• **WORK INSTRUCTIONS**: Read the records below and copy each line that contains "AValid".

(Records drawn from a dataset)
━━━━━━━━━━━━━━━━
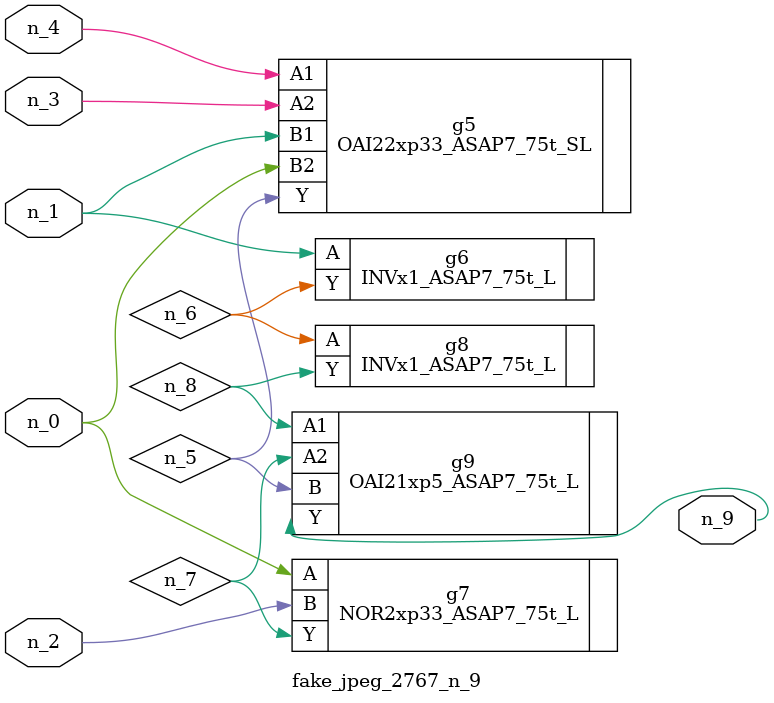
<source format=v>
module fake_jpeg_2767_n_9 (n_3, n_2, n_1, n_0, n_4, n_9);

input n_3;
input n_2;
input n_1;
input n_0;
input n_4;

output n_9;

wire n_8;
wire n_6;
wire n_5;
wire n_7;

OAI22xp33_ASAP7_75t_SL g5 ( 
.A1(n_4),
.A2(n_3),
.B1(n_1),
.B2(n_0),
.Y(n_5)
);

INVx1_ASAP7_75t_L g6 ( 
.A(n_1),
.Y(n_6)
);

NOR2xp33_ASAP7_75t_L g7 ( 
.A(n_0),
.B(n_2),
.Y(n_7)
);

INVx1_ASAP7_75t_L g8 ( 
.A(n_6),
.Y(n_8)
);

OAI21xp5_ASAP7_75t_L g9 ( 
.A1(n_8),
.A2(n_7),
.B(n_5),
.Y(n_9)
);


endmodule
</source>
━━━━━━━━━━━━━━━━
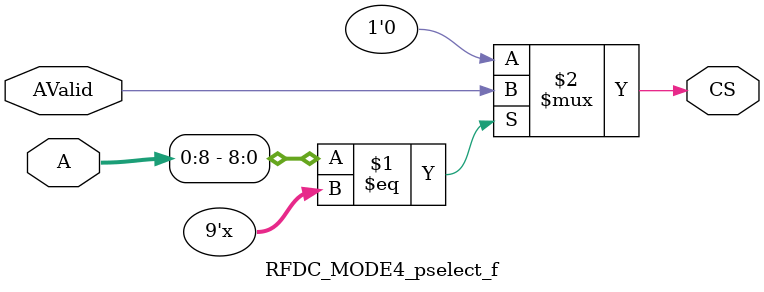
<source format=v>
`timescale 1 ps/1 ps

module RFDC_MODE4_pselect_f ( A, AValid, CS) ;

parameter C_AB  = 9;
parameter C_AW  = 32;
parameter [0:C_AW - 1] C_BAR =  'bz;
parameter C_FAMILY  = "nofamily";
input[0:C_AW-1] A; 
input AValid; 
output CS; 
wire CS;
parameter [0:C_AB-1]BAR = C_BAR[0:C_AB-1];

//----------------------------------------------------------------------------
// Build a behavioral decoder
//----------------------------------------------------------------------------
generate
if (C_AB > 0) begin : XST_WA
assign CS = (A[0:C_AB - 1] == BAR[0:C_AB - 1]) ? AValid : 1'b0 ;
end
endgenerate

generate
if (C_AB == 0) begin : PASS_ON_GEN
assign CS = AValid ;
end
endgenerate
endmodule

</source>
━━━━━━━━━━━━━━━━
• **EXERCISE RESPONSE**:
module RFDC_MODE4_pselect_f ( A, AValid, CS) ;
input AValid; 
assign CS = (A[0:C_AB - 1] == BAR[0:C_AB - 1]) ? AValid : 1'b0 ;
assign CS = AValid ;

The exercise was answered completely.